A deeply coupled ConvNet for human activity recognition using dynamic and RGB images

This work is motivated by the tremendous achievement of deep learning models for computer vision tasks, particularly for human activity recognition. It is gaining more attention due to the numerous applications in real life, for example smart surveillance system, human-computer interaction, sports action analysis, elderly healthcare, etc. Recent days, the acquisition and interface of multimodal data are straightforward due to the invention of low-cost depth devices. Several approaches have been developed based on RGB-D (depth) evidence at the cost of additional equipment's setup and high complexity.

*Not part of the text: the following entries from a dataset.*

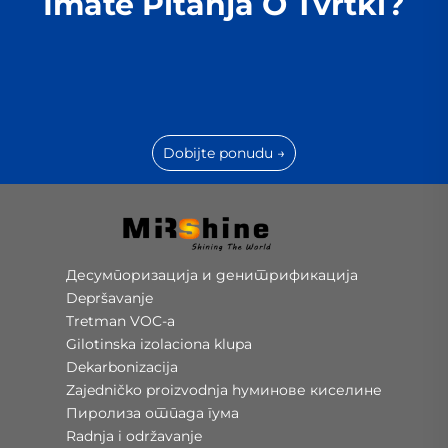
Imate Pitanja O Tvrtki?
Dobijte ponudu →
Десумпоризација и денитрификација
Depršavanje
Tretman VOC-a
Gilotinska izolaciona klupa
Dekarbonizacija
Zajedničko proizvodnja hуминове киселине
Пиролиза отпада гума
Radnja i održavanje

Contrarily, the methods that utilize RGB frames provide inferior performance due to the absence of depth evidence and these approaches require to less hardware, simple and easy to generalize using only color cameras. In this work, a deeply coupled ConvNet for human activity recognition proposed that utilizes the RGB frames at the top layer with bi-directional long short-term memory (Bi-LSTM). At the bottom layer, the CNN model is trained with a single dynamic motion image. For the RGB frames, the CNN-Bi-LSTM model is trained end-to-end learning to refine the feature of the pre-trained CNN, while dynamic images stream is fine-tuned with the top layers of the pre-trained model to extract temporal information in videos. The features obtained from both the data streams are fused at decision level after the softmax layer with different late fusion techniques and achieved high accuracy with max fusion. The performance accuracy of the model is assessed using four standard single as well as multiple person activities RGB-D (depth) datasets. The highest classification accuracies achieved on human action datasets are compared with similar state of the art and found significantly higher margin such as 2% on SBU Interaction, 4% on MIVIA Action, 1% on MSR Action Pair, and 4% on MSR Daily Activity.